» **TASK STATEMENT**
The exercise calls for the lines from the one containing "nose: (404, 160)" to the end of the data below to be output exactly, pictures excluded.

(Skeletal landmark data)

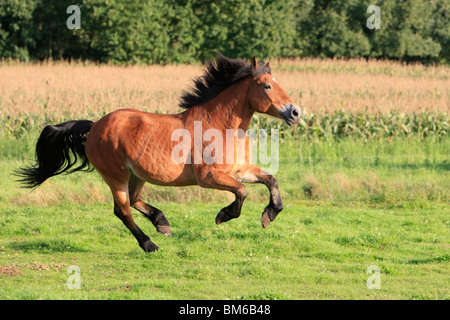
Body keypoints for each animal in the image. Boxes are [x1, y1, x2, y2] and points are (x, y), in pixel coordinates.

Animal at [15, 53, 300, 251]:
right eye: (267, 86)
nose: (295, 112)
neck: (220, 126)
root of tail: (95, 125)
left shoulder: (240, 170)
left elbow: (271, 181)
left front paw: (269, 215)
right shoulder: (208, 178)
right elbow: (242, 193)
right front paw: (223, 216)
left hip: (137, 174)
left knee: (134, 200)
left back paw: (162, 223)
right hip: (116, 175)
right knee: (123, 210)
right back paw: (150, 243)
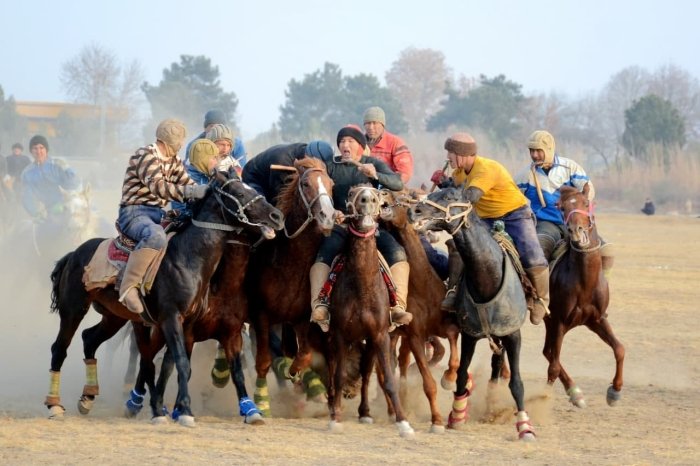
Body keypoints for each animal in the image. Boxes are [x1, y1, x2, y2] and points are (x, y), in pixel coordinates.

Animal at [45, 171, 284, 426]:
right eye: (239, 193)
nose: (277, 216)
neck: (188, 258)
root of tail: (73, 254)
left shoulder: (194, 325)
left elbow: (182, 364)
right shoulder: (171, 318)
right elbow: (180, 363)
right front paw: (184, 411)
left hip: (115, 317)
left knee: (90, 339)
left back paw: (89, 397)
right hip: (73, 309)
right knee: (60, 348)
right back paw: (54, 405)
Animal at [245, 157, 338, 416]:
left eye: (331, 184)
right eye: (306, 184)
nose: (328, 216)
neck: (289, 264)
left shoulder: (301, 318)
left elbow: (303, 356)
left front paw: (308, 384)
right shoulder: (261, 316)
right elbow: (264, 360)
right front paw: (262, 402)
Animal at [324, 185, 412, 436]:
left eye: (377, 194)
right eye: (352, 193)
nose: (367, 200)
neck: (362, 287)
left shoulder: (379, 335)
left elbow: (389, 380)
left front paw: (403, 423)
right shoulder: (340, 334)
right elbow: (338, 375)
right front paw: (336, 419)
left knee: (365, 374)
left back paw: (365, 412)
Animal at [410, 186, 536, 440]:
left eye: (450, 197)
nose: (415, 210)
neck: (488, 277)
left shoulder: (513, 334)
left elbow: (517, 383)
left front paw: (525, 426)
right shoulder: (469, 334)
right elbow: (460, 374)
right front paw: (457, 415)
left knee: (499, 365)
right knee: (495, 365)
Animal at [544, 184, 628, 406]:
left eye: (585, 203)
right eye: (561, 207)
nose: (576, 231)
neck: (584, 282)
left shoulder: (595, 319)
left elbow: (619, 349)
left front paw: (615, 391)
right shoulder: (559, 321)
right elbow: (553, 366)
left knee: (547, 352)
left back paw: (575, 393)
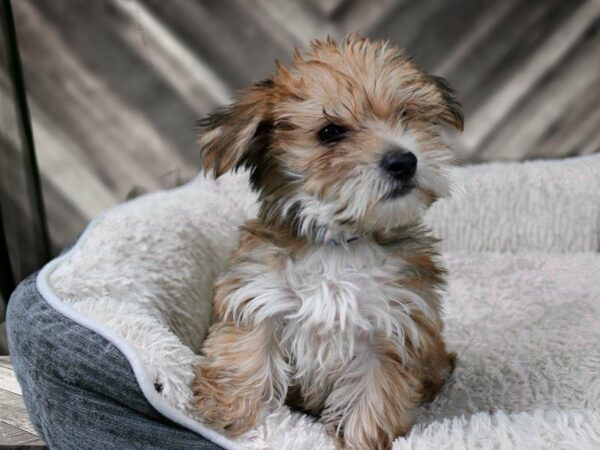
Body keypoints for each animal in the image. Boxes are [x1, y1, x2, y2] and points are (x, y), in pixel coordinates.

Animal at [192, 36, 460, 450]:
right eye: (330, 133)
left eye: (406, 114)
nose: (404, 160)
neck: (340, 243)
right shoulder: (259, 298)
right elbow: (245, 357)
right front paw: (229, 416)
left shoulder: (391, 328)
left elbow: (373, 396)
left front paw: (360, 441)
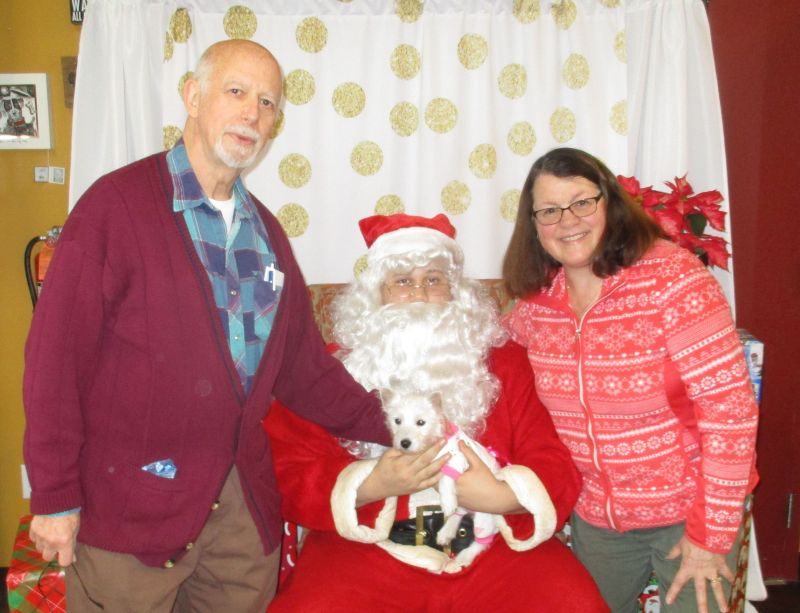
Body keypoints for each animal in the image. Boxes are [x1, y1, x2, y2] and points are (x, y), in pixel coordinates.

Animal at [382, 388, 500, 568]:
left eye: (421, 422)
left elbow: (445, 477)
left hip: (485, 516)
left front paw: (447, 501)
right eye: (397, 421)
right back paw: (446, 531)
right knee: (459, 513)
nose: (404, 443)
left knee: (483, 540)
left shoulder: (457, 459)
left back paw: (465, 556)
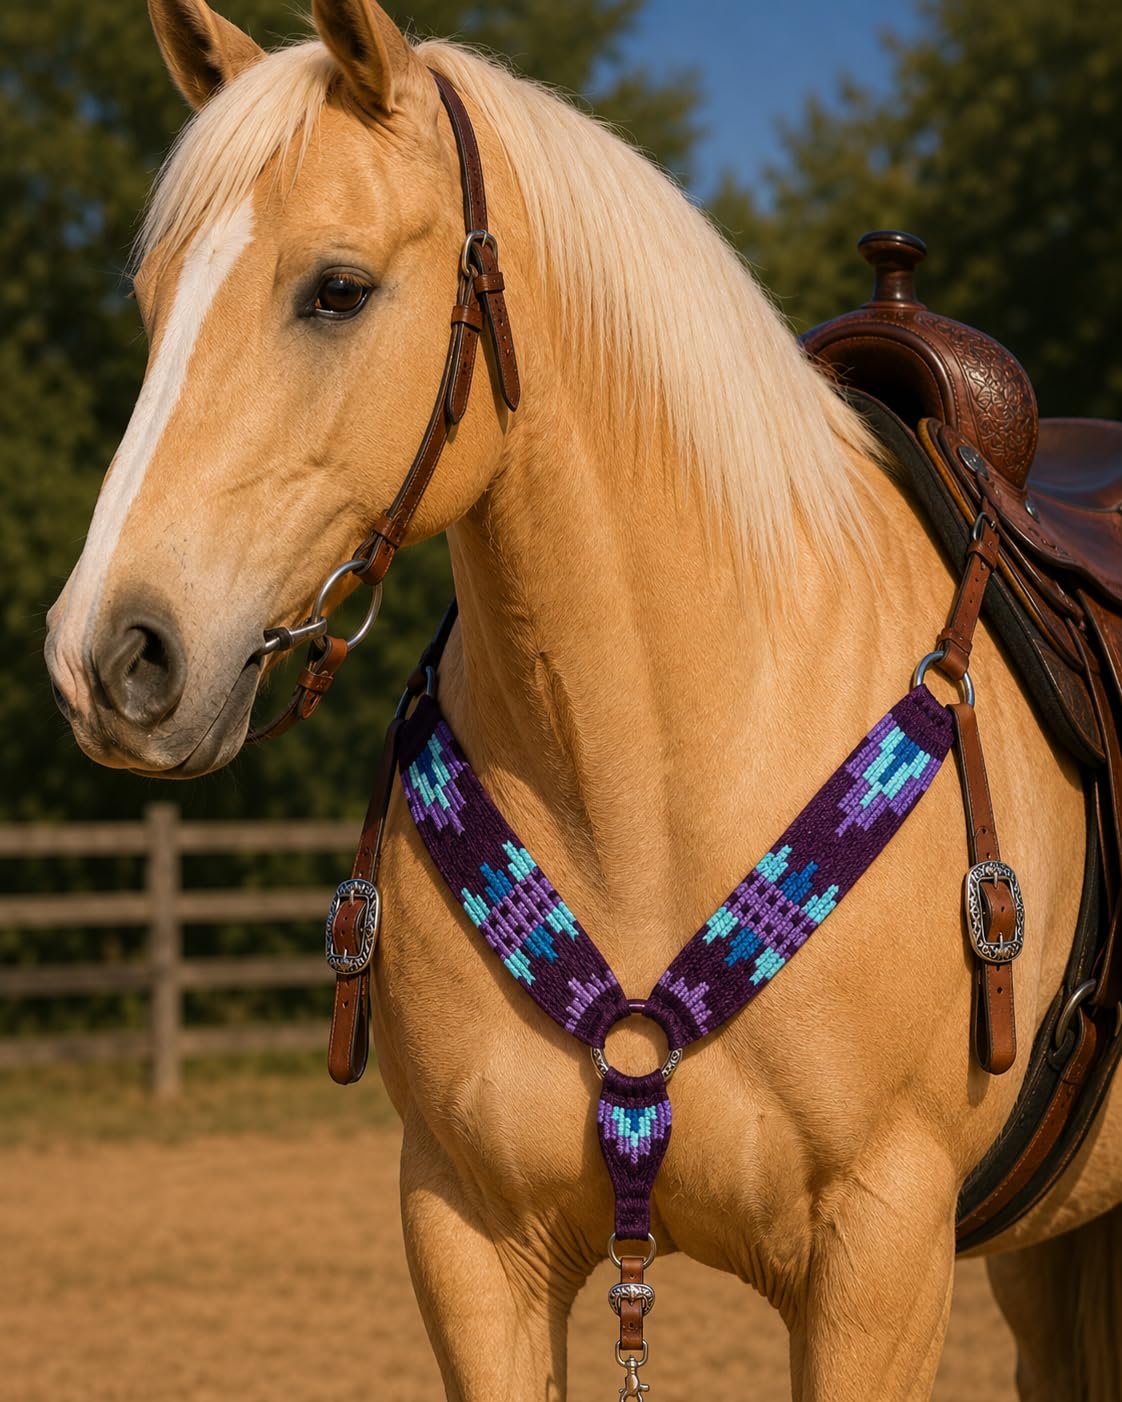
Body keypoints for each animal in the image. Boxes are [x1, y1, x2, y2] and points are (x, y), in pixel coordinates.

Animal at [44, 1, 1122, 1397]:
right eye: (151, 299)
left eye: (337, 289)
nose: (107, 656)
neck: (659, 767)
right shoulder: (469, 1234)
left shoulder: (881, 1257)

» **SOLUTION FOR THIS TASK**
nose: (404, 160)
neck: (340, 243)
right shoulder: (259, 298)
right elbow: (245, 357)
right front paw: (229, 416)
left shoulder: (391, 328)
left elbow: (373, 396)
left front paw: (360, 441)
Body keypoints for each animal in the image. Boxes are [x1, y1, x2, y2] and points are (x, y), in pixel coordinates.

Animal at [382, 388, 500, 568]:
left eye: (421, 422)
left elbow: (445, 477)
left hip: (485, 516)
left front paw: (447, 501)
right eye: (397, 421)
right back paw: (446, 531)
right knee: (459, 513)
nose: (404, 443)
left knee: (483, 540)
left shoulder: (457, 459)
left back paw: (465, 556)
Body keypoints for each animal in the image. Boxes are [x1, y1, x2, y2] and points are (x, y), in pixel coordinates.

Animal at [44, 1, 1122, 1397]:
right eye: (151, 299)
left eye: (337, 289)
nose: (107, 656)
neck: (659, 767)
right shoulder: (469, 1234)
left shoulder: (881, 1257)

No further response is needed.